There’s an interesting story behind their Hubble observation of the two transits.  Using their relatively small telescope at the European Southern Observatory’s La Silla facility in Chile, the TRAPPIST-1 team detected the unusual three-planet system around the small, cool star and published their discovery a little more than two months ago.

Within days, they realized that planets b and c would be orbiting the star at almost exactly the same time — an unexpected and quite valuable occurrence.  (Information about that double transit was provided via the Spitzer Space Telescope, which had also been studying the orbits of planets in the TRAPPIST-1 system.)

The upcoming double transit was confirmed but two weeks before the event. The team requested Hubble time for a quick observation, and it was granted.  The successful observation soon followed.

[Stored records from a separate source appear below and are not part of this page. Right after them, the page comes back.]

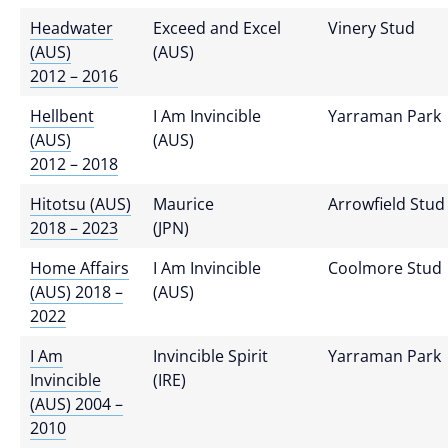
Headwater
Exceed and Excel
Vinery Stud
(AUS)
(AUS)
2012 – 2016
Hellbent
I Am Invincible
Yarraman Park
(AUS)
(AUS)
2012 – 2018
Hitotsu (AUS)
Maurice
Arrowfield Stud
2018 – 2023
(JPN)
Home Affairs
I Am Invincible
Coolmore Stud
(AUS) 2018 –
(AUS)
2022
I Am
Invincible Spirit
Yarraman Park
Invincible
(IRE)
(AUS) 2004 –
2010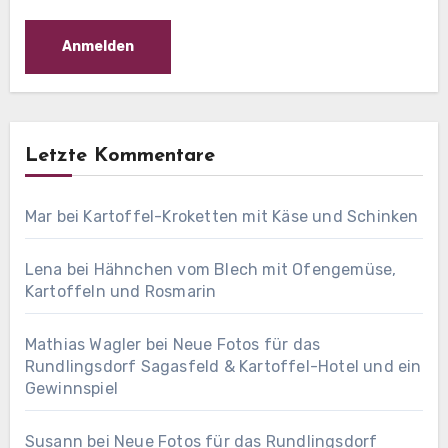
Letzte Kommentare
Mar
bei
Kartoffel-Kroketten mit Käse und Schinken
Lena
bei
Hähnchen vom Blech mit Ofengemüse,
Kartoffeln und Rosmarin
Mathias Wagler
bei
Neue Fotos für das
Rundlingsdorf Sagasfeld & Kartoffel-Hotel und ein
Gewinnspiel
Susann
bei
Neue Fotos für das Rundlingsdorf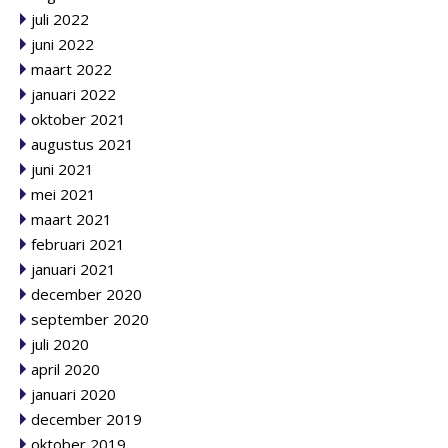
juli 2022
juni 2022
maart 2022
januari 2022
oktober 2021
augustus 2021
juni 2021
mei 2021
maart 2021
februari 2021
januari 2021
december 2020
september 2020
juli 2020
april 2020
januari 2020
december 2019
oktober 2019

DeWit said that planets with the sizes and equilibrium temperatures of TRAPPIST-1b and TRAPPIST-1c could possess relatively thick atmospheres with water, carbon dioxide, nitrogen and oxygen.

The TRAPPIST (TRAnsiting Planets and PlanetesImals Small Telescope) project is the creation in large part of the Origins in Cosmology and Astrophysics group of the University of Liege in Belgium.

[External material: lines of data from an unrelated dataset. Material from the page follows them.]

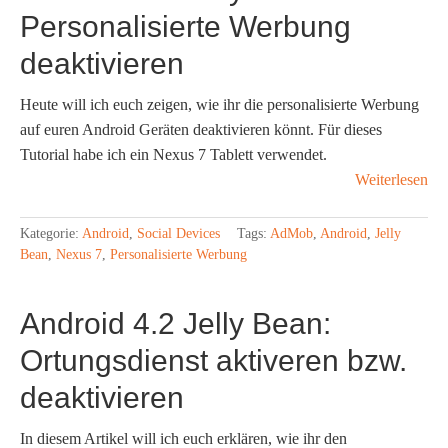
Personalisierte Werbung
deaktivieren
Heute will ich euch zeigen, wie ihr die personalisierte Werbung
auf euren Android Geräten deaktivieren könnt. Für dieses
Tutorial habe ich ein Nexus 7 Tablett verwendet.
Weiterlesen
Kategorie:
Android
,
Social Devices
Tags:
AdMob
,
Android
,
Jelly
Bean
,
Nexus 7
,
Personalisierte Werbung
Android 4.2 Jelly Bean:
Ortungsdienst aktiveren bzw.
deaktivieren
In diesem Artikel will ich euch erklären, wie ihr den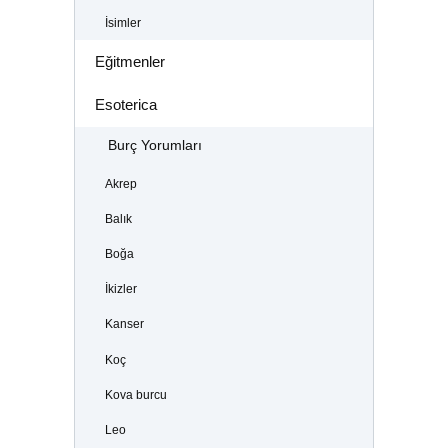
İsimler
Eğitmenler
Esoterica
Burç Yorumları
Akrep
Balık
Boğa
İkizler
Kanser
Koç
Kova burcu
Leo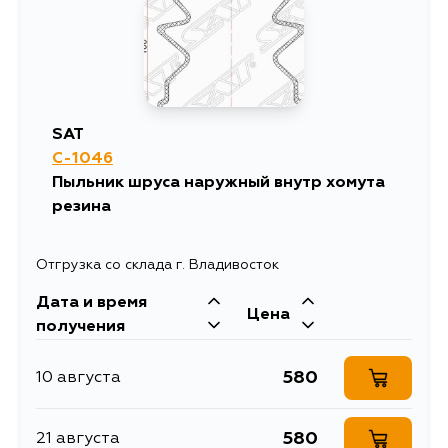
SAT
C-1046
Пыльник шруса наружный внутр хомута
резина
Отгрузка со склада г. Владивосток
Дата и время
Цена
получения
580
10 августа
580
21 августа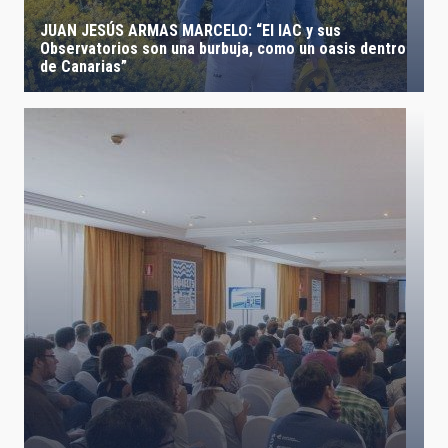
JUAN JESÚS ARMAS MARCELO: “El IAC y sus
Observatorios son una burbuja, como un oasis dentro
de Canarias”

The TRAPPIST instrument is new kind of ground telescope designed to survey the sky in infrared. TRAPPIST was built as a 60-centimeter prototype to monitor the 70 brightest dwarf stars in the southern sky. Now, the researchers have formed a consortium, called SPECULOOS (Search for habitable Planets Eclipsing ULtra-cOOl Stars), and are building four larger versions of the telescope in Chile, to focus on the brightest ultracool dwarf stars in the skies over the southern hemisphere. The researchers are also trying to raise money to build telescopes in the northern sky.

The 60cm telescope is devoted to the detection and characterization of planets located outside our Solar System and to the study of comets and other small bodies in our solar system. (Trappist/ESO)
The 60cm telescope is devoted to the detection and characterization of planets located outside our Solar System and to the study of comets and other small bodies in our solar system. (Trappist/ESO)

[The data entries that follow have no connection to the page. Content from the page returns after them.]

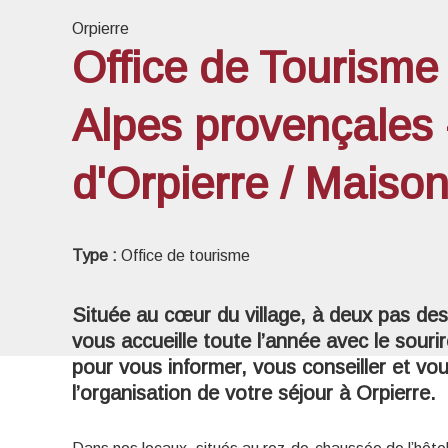
Orpierre
Office de Tourisme
Voir l
Alpes provençales 
d'Orpierre / Maiso
Type :
Office de tourisme
Située au cœur du village, à deux pas des
vous accueille toute l’année avec le sour
pour vous informer, vous conseiller et v
l’organisation de votre séjour à Orpierre.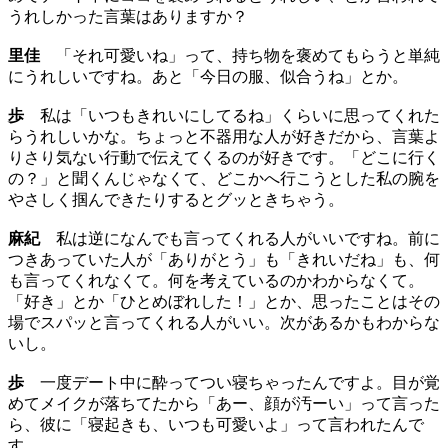
うれしかった言葉はありますか？
里佳
「それ可愛いね」って、持ち物を褒めてもらうと単純
にうれしいですね。あと「今日の服、似合うね」とか。
歩
私は「いつもきれいにしてるね」くらいに思ってくれた
らうれしいかな。ちょっと不器用な人が好きだから、言葉よ
りさり気ない行動で伝えてくるのが好きです。「どこに行く
の？」と聞くんじゃなくて、どこかへ行こうとした私の腕を
やさしく掴んできたりするとグッときちゃう。
麻紀
私は逆になんでも言ってくれる人がいいですね。前に
つきあっていた人が「ありがとう」も「きれいだね」も、何
も言ってくれなくて。何を考えているのかわからなくて。
「好き」とか「ひとめぼれした！」とか、思ったことはその
場でスパッと言ってくれる人がいい。次があるかもわからな
いし。
歩
一度デート中に酔ってつい寝ちゃったんですよ。目が覚
めてメイクが落ちてたから「あー、顔が汚ーい」って言った
ら、彼に「寝起きも、いつも可愛いよ」って言われたんで
す。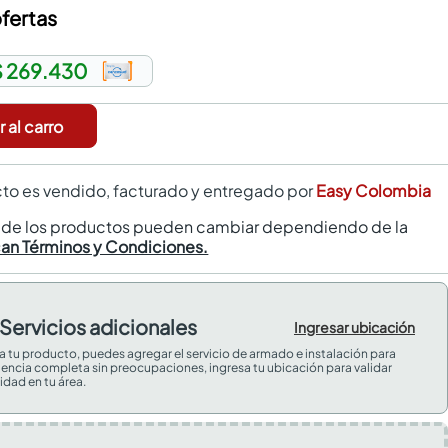
fertas
$ 269.430
 al carro
to es vendido, facturado y entregado por
Easy Colombia
s de los productos pueden cambiar dependiendo de la
can Términos y Condiciones.
Servicios adicionales
Ingresar ubicación
 a tu producto, puedes agregar el servicio de armado e instalación para
iencia completa sin preocupaciones, ingresa tu ubicación para validar
idad en tu área.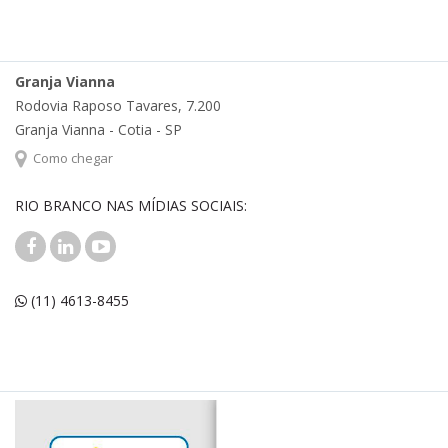
Granja Vianna
Rodovia Raposo Tavares, 7.200
Granja Vianna - Cotia - SP
Como chegar
RIO BRANCO NAS MÍDIAS SOCIAIS:
(11) 4613-8455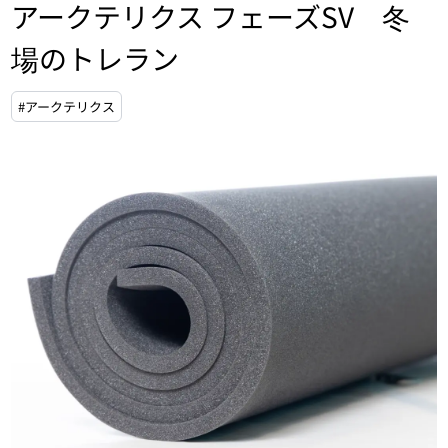
アークテリクス フェーズSV 冬
場のトレラン
#アークテリクス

According to De Wit, he TRAPPIST telescopes are inexpensive compared with their peer — about $400,000 per instrument.

He is pushing to make them a relatively affordable “prescreening tool” that scientists can use to identify planets that are potentially habitable.  The TRAPPIST observations would then be followed up by my detailed study using powerful telescopes such as Hubble and NASA’s James Webb Telescope, which is scheduled to launch in October 2018.

“With more observations using Hubble, and further down the road with James Webb, we can know not only what kind of atmosphere planets like TRAPPIST-1 have, but also what is within these atmospheres,” de Wit says. “And that’s very exciting.”